The guy from the skip. The guy who had been hammering round her head all afternoon. And now he had teleported, changed his city suit for something way more casual, and re-appeared, behind the front door of the pink house. And he was looking disgusting. Better than anything Luce could have expressed. Completely disgusting. Completely disgustingly, amazingly awesome. Drop. Dead. Gorgeous.
‘Did you know you’ve got paint on your face?’
He was laid back, cool, laconic even, and giving nothing away through that steady, narrow eyed gaze of his. And shit, shit, shit to the way his impossibly low dusky voice sent shivers scattering down her neck. Her hand had risen in slow motion, and now she was rubbing her cheek, trying desperately to locate the offending paint, but without a mirror there was no chance. And somehow this caveman didn’t look at all surprised that the girl who’d been rooting through his skip had rocked up at his very own front door.
‘And you’ve got paint on your vest…’
Another useless observation from him, and definitely no need to look that pleased with himself about it. Great. Whatever… She resisted the urge to say the words out loud. Uncomfortable under his scrutiny, she shuffled her shoulders, fiddled with her vest strap, and shoved her hands deep into the pockets of her dungarees.
If he was trying to pull off a snarky smile, he’d just failed. Epically.
‘So…Vintage at the Cinema?’ He sounded vaguely bad tempered. ‘Does this mean I’ve just bought back what you took from me yesterday?’
From somewhere she found the fire to reply to his taunt.
‘Well you’d only have yourself to blame if you had bought everything back – given that you threw it out in the first place.’ Shit, she was jutting her chin out, and that meant she was careering towards out-of-line, at a hundred miles an hour. Future business. Right. Keeping that thought firmly in her head, she sweetened her tone. ‘But, I’m equally happy to assure you, nothing here was pre-owned by you.’ She was cringing at the saccharine here, but the fact it was starting to sound like she was taking the piss, made it easier to carry on. ‘And incidentally, I also apologise profusely for any paint in the wrong places, but this is an out of hours delivery, and some of us have actually been working elsewhere before coming here.’
Izzy was wincing at the grammar of the thing, but she hoped this speech would lick the requisite number of boots. Given the teensy size of the items, and the fact that this glowering man had his Range Rover languishing in the drive, she was questioning why she’d had to make this delivery at all. She suppressed her exasperation, and reverted to detached, ultra-professional mode.

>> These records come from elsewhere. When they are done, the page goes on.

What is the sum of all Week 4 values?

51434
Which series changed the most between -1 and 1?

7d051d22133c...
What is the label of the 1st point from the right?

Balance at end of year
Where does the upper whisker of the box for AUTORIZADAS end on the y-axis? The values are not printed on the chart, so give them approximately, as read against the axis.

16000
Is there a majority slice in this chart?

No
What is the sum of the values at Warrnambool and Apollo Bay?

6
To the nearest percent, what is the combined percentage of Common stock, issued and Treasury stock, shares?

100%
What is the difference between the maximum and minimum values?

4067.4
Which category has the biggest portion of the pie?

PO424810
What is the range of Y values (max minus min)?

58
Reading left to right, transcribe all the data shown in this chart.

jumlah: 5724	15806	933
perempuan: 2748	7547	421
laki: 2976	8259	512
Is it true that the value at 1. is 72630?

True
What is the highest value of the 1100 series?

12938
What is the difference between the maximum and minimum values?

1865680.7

‘Okay.’ Time to bring on the no nonsense approach. ‘I’ll bring the items from the van, and you can tell me where you’d like me to put them.’ If he couldn’t have been bothered to stick these few things in the back of his car when he was at the cinema earlier, he was hardly likely to want to carry them in for himself, was he.
She marched across to the van, flung the back doors open, grasped a cupboard, and arrived back at the house. The door was open, but the guy had disappeared, so she dumped the cupboard on the doorstep, and returned to the van for the second one. She was on her way to the house with the rocking horse by the time he re-appeared.
‘Just went to get some shoes…’
‘Sure.’ Damn she shouldn’t have said that, even though that might have been the hint of a shamefaced grimace on his face. ‘Too late now, this is everything.’
Shit, his feet looked sexy in those flip flops he’d put on. She gave a shudder. Feet, sexy? He grabbed a cupboard, and headed off inside. ‘Come in, follow me.’ He’d already set off down the hall.